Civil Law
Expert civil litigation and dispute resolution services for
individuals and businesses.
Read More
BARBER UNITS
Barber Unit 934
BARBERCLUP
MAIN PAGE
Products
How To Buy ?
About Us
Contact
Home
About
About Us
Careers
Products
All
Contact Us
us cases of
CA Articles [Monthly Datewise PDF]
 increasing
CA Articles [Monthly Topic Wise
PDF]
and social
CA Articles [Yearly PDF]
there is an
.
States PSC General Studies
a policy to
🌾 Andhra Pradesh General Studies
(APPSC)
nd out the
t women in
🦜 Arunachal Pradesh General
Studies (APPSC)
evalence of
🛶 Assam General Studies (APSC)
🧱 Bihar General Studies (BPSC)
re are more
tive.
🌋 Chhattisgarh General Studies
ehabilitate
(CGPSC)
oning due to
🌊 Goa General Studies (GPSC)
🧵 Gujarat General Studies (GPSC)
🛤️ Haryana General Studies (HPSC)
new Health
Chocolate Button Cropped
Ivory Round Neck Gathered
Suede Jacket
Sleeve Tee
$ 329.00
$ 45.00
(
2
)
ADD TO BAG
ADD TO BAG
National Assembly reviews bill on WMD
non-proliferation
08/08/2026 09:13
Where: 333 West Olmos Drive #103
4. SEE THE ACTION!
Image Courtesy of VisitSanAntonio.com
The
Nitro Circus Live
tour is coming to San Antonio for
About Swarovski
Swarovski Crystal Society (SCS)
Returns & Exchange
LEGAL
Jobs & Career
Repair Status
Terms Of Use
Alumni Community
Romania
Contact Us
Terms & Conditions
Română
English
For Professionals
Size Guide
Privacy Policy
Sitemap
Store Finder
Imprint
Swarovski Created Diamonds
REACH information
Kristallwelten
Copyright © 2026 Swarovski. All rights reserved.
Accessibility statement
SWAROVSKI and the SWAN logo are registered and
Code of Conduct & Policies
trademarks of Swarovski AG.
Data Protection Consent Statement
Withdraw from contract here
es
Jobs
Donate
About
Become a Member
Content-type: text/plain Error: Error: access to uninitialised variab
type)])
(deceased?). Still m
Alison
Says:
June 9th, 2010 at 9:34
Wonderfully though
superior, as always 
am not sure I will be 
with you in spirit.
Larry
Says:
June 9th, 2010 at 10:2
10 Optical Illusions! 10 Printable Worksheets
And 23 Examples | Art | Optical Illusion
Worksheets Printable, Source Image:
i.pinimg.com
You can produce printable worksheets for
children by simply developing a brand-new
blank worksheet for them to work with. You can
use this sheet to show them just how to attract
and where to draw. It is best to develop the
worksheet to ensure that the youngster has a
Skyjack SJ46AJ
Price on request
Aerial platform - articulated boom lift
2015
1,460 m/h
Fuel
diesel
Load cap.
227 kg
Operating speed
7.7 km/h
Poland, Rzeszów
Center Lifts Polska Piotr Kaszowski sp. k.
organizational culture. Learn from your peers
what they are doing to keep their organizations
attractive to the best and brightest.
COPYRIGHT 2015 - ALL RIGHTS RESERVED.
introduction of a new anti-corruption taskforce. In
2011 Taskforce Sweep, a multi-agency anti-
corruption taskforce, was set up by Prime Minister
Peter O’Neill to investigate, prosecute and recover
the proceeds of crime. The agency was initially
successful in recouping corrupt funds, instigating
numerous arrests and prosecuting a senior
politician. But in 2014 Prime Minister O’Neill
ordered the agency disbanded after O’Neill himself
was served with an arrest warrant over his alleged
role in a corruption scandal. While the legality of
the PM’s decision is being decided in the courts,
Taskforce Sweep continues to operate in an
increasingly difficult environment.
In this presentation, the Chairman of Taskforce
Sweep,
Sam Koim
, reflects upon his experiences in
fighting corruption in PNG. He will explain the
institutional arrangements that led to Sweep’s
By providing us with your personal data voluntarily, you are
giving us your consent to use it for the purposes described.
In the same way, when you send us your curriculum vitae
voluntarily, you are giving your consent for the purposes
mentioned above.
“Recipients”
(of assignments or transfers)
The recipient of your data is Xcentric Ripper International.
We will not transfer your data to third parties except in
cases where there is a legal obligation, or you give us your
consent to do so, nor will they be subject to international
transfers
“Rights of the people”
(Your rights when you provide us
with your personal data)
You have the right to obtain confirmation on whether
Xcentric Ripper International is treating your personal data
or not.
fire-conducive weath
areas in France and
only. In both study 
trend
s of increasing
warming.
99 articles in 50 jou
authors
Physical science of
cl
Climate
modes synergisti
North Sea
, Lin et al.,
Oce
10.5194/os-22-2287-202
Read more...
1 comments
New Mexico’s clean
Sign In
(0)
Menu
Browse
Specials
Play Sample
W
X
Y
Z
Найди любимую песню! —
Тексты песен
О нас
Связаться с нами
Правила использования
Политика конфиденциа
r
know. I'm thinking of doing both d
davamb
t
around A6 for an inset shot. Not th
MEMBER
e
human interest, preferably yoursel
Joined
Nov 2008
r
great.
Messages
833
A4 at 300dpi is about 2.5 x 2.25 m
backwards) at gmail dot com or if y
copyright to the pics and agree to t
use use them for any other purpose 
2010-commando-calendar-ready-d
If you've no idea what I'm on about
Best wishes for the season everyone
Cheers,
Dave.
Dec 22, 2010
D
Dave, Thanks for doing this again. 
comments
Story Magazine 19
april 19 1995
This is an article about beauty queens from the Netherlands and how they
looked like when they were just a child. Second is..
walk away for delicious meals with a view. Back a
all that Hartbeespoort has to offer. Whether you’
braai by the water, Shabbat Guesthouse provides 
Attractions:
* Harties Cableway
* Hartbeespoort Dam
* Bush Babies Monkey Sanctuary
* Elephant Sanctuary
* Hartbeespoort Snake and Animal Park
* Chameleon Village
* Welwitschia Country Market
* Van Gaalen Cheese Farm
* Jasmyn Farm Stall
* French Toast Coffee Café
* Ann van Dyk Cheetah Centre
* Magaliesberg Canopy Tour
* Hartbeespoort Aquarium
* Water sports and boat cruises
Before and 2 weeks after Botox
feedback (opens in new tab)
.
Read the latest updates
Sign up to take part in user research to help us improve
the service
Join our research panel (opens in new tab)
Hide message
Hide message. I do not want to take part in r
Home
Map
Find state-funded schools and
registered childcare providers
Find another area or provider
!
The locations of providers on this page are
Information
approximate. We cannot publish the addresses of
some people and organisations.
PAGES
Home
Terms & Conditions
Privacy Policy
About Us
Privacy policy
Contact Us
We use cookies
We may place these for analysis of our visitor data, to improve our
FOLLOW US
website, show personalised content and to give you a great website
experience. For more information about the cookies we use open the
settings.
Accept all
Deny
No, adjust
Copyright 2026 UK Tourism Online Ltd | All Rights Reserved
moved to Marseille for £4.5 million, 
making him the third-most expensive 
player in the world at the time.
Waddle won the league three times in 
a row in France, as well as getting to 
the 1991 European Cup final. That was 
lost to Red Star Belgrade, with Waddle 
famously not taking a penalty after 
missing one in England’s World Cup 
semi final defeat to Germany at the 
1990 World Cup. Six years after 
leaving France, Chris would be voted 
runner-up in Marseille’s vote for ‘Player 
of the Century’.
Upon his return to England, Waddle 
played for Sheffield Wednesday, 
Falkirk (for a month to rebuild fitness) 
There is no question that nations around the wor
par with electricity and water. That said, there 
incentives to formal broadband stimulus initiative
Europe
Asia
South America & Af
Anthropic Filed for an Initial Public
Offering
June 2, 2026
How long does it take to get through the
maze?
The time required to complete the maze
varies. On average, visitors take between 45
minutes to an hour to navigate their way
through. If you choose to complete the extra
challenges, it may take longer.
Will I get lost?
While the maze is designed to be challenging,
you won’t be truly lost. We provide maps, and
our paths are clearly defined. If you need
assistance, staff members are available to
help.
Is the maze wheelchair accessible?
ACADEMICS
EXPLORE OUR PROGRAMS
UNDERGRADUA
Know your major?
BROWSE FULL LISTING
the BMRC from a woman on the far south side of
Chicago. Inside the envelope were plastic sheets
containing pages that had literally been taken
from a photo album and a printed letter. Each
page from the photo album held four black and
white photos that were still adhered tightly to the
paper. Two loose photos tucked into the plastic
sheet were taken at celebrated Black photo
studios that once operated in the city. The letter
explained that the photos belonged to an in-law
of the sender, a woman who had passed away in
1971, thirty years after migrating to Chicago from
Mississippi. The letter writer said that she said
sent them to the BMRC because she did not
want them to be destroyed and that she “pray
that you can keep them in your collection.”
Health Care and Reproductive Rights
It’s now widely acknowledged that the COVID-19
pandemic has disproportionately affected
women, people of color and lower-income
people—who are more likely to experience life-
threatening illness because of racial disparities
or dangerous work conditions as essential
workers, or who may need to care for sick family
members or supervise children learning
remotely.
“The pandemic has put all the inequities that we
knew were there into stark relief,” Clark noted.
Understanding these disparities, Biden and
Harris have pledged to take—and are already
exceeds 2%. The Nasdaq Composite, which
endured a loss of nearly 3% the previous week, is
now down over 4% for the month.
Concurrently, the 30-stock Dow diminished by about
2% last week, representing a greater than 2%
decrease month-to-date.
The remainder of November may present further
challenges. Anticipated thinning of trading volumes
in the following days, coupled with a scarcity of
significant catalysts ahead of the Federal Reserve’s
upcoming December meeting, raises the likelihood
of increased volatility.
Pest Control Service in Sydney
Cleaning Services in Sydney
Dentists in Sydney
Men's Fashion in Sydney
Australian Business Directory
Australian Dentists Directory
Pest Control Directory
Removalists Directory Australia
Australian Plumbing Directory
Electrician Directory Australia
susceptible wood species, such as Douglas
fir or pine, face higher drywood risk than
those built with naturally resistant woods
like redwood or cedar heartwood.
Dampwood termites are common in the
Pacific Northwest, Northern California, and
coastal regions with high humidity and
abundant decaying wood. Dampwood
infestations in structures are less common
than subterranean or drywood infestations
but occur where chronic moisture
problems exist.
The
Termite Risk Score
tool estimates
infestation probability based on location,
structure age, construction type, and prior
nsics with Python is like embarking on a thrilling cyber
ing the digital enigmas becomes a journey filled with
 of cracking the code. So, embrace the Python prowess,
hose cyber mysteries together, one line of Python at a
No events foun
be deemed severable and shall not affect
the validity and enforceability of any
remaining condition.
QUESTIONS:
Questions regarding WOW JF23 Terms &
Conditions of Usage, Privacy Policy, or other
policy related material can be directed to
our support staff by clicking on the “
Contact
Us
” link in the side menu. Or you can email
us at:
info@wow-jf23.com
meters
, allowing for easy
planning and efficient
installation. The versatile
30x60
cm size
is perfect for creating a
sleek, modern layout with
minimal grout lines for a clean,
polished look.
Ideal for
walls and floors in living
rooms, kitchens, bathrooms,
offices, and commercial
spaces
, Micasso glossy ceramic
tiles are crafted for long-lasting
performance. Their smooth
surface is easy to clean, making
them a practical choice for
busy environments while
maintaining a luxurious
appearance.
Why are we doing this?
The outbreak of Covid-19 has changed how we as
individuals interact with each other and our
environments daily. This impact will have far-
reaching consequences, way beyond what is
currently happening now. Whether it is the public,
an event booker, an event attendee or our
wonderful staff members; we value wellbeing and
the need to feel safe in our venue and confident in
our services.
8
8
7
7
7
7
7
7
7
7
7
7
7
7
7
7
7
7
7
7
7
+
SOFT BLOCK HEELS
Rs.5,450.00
********************
• [Task item]
In the listing above, find the line with "trademarks of Swarovski AG." and the line with "Wonderfully though", then print exactly those lines and every line between them.

• [Answer to this exercise]
trademarks of Swarovski AG.
Data Protection Consent Statement
Withdraw from contract here
es
Jobs
Donate
About
Become a Member
Content-type: text/plain Error: Error: access to uninitialised variab
type)])
(deceased?). Still m
Alison
Says:
June 9th, 2010 at 9:34
Wonderfully though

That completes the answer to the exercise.